The FTSE 100 gained in slow trade on Monday as stocks took a break from the wild swings of last week and settled into range as investors awaited fresh catalysts.
After a tumultuous week for global equities last week, Monday’s session presented investors with trading conditions more typical of August. Having started the session around 0.4% higher, London’s leading index traded in a tight range of around 20 points with little in the way of major movers.
“A sense of calm has resumed across financial markets, helping to reverse the tumultuous trajectory of stocks witnessed over the past week. In sharp contrast to last Monday’s slide, the FTSE 100 has a spring in its step, easing into the green helped by gains in Asia and on Wall Street on Friday,” said Susanah Streeter, head of money and markets, Hargreaves Lansdown.
“The stabilisation of sentiment is continuing, following the sell off a week ago, as concerns about an American recession ease off a little. But with light trade volumes expected to continue due to the holidays, any whiff of unease could whip up fresh volatility.
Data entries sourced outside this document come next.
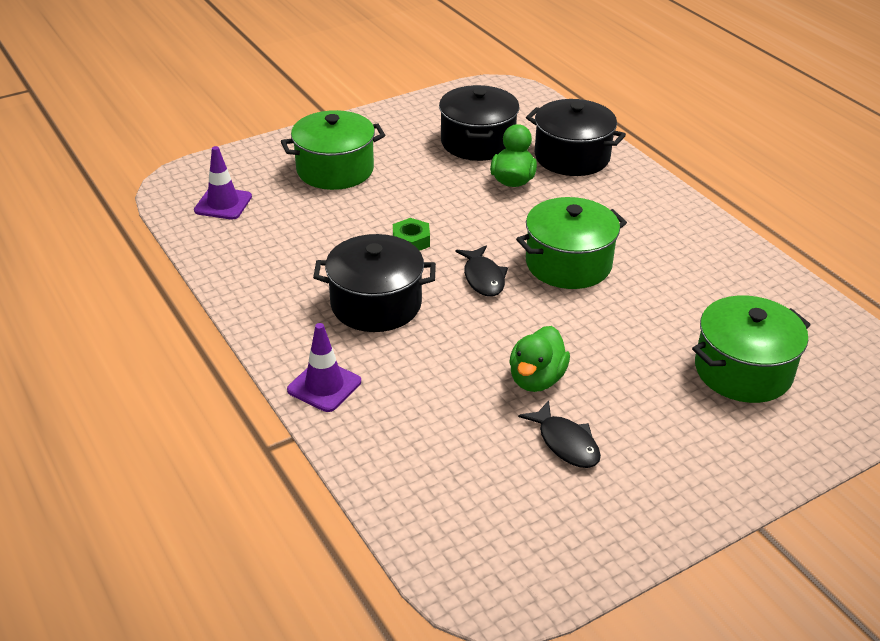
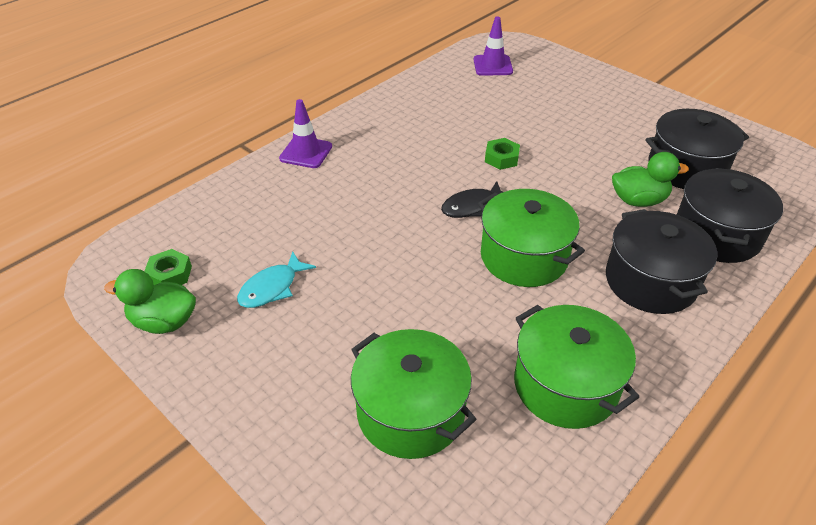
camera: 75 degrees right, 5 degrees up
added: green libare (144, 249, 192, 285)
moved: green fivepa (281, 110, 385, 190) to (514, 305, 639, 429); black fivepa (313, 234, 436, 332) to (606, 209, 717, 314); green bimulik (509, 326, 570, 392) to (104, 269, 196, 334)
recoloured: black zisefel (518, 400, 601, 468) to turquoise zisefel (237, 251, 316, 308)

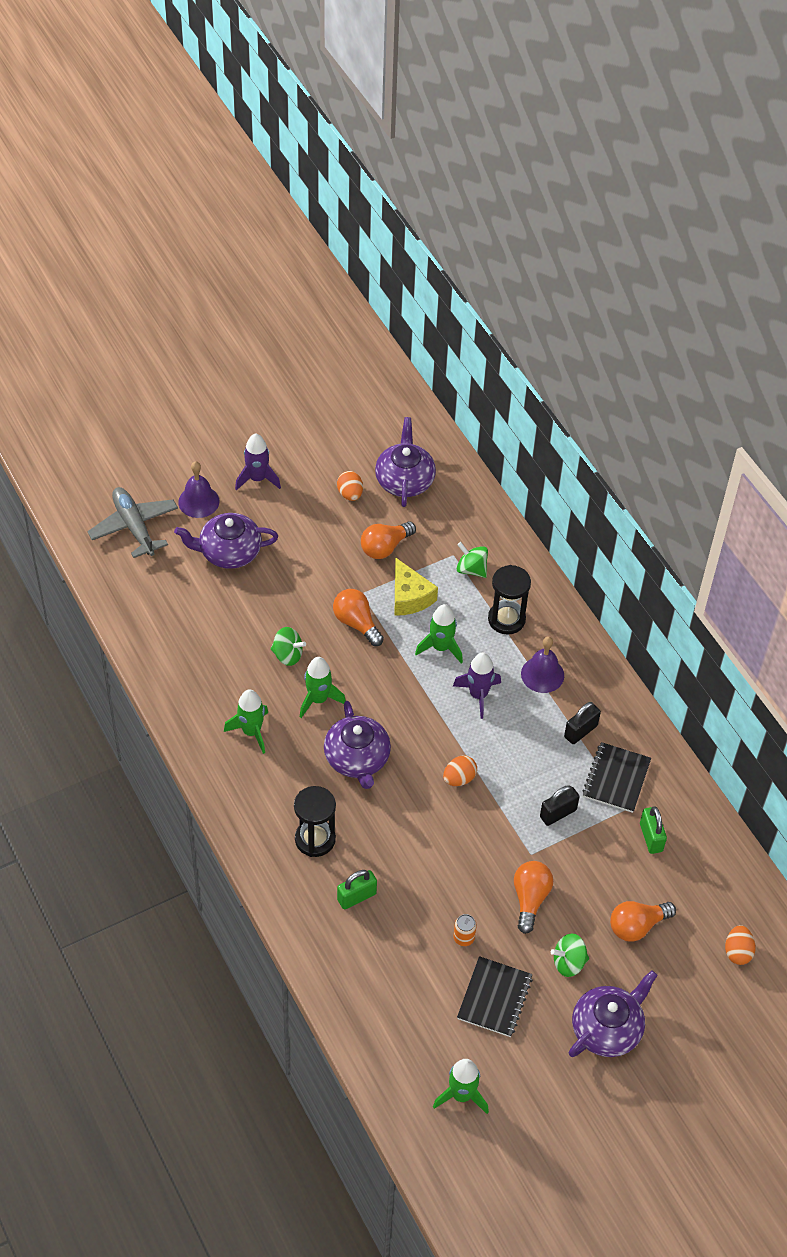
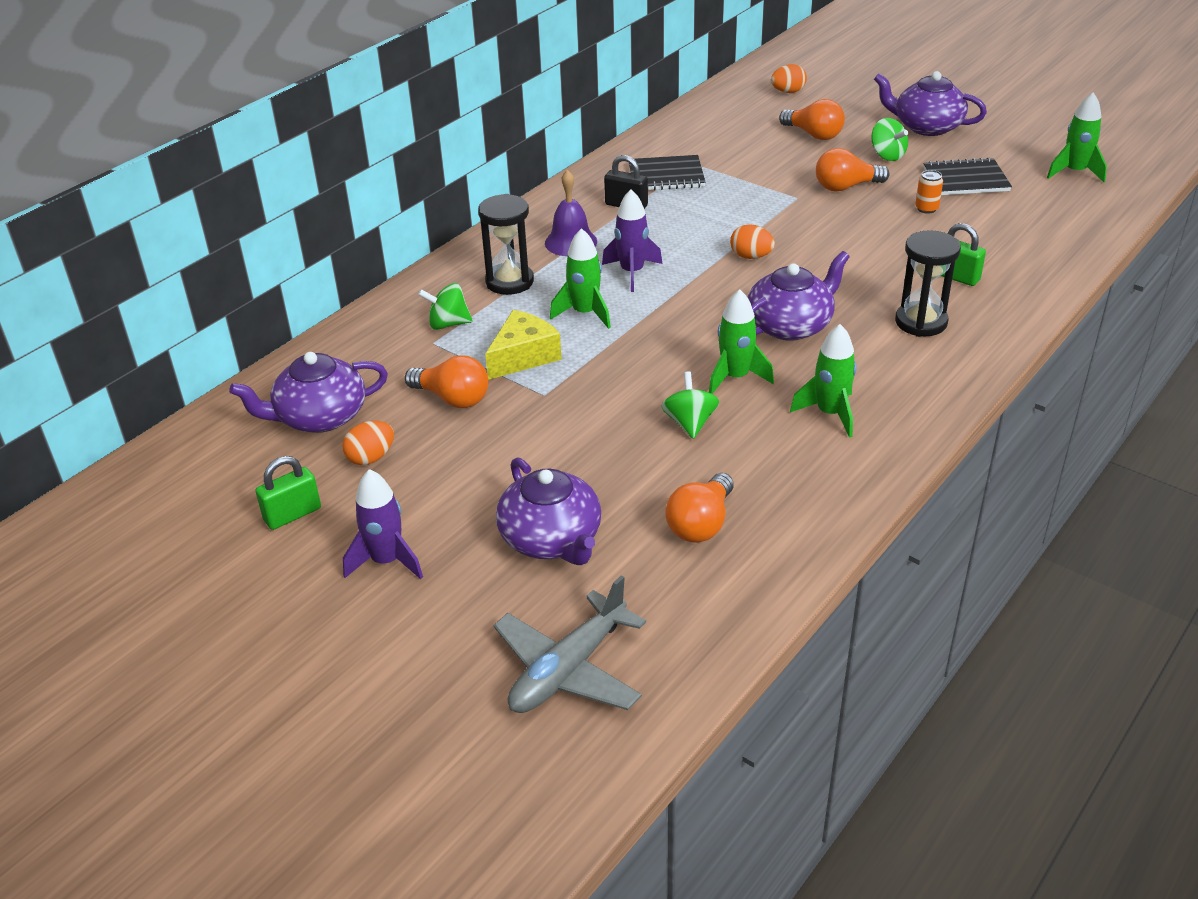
camera: 110 degrees left, 15 degrees down
removed: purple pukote (178, 461, 220, 518); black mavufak (540, 785, 580, 826)
moved: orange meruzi (333, 589, 384, 646) to (665, 473, 734, 543); green mavufak (640, 806, 667, 854) to (256, 456, 321, 530)
turned: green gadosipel (457, 542, 488, 578) = (418, 283, 473, 330) 75 degrees clockwise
“The latest inflation data in the US will be in sharp focus this week. With producer price numbers out on Tuesday and the headline consumer figure due Wednesday, investors will be keen for fresh clues about how deep interest rate cuts will be this year.”
BT was the standout performer on Monday, with a 6% gain, on the news India conglomerate Bharti was buying a 24.5% stake in the company from Altice.
“The news Indian telecoms firm Bharti is taking a major stake in BT is reflective of a big power shift between the two companies. Around the turn of the millennium, it was BT which had a substantial holding in Bharti, as well as two seats on its board,” said AJ Bell investment director, Russ Mould.
“Bharti is buying its stake from French telecoms tycoon Patrick Drahi’s vehicle, Altice, and the news will likely be greeted with some relief by shareholders as it holds the promise of a bit more stability.
“Drahi has been selling assets to pay down debt so his stake in BT represented a significant overhang on the shares.”
JD Sport, down 3.4% to 120p, was the top faller after Deutsche Bank cut its rating to sell with a 110p price target. JD Sports shares have failed to win back investor favour after cutting its profit outlook earlier this year. The biggest concern for investors of late has been Nike’s underwhelming performance. JD Sports is heavily reliant on Nike products for revenue, and a slowing Nike doesn’t bode well for JD Sports, which is eyeing rapid expansion in North America.